DR. THOMAS J. WEBSTER, Ph.D.: I'll make a little bit of a transition to talking, now, more about medical devices. So how can we use nanomedicine to keep bacteria from growing on medical devices? And I mentioned this earlier that this is a huge problem because infection of implants are actually increasing, not decreasing. And, again, this is because our approach to kill bacteria to date has been to develop pharmaceuticals or antibiotics. And these antibiotics are killing the bacteria initially, but eventually the bacteria develop a resistance to these antibiotics. So we think in nanomedicine that this approach is flawed. And we really cannot keep on developing new antibiotics to kill bacteria because they are going to constantly mutate and develop a resistance to the antibiotics that we develop. We think nanomaterials, or nanomedicine, has a huge promise for killing bacteria, for keeping bacteria from attaching to a surface. So I'm about to talk about a particular chemistry called silicon nitride, in which you can basically take the surface of a radio-opaque material, like silicon nitride, and create nano-scale features on that material to keep bacteria from attaching.
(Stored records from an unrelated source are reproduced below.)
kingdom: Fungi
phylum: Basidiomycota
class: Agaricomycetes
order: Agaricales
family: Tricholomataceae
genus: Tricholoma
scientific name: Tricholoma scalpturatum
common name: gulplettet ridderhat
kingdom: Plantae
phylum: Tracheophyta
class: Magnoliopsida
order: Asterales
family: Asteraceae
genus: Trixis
This is initially an approach that we came up with to promote radio-opacity. If, again, you think about the original argument we made for nanomaterials, their novelty resides in their increased surface area. So if you take a material that is radio-opaque and you increase its surface area, you actually will increase radio-opacity. It'll show up much brighter on an x-ray simply by increasing nanoscale features on the surface. One question we then asked is, that's great, We can increase radio-opacity, but how do cells respond to these increased surface area materials, to these materials that have nanoscale features?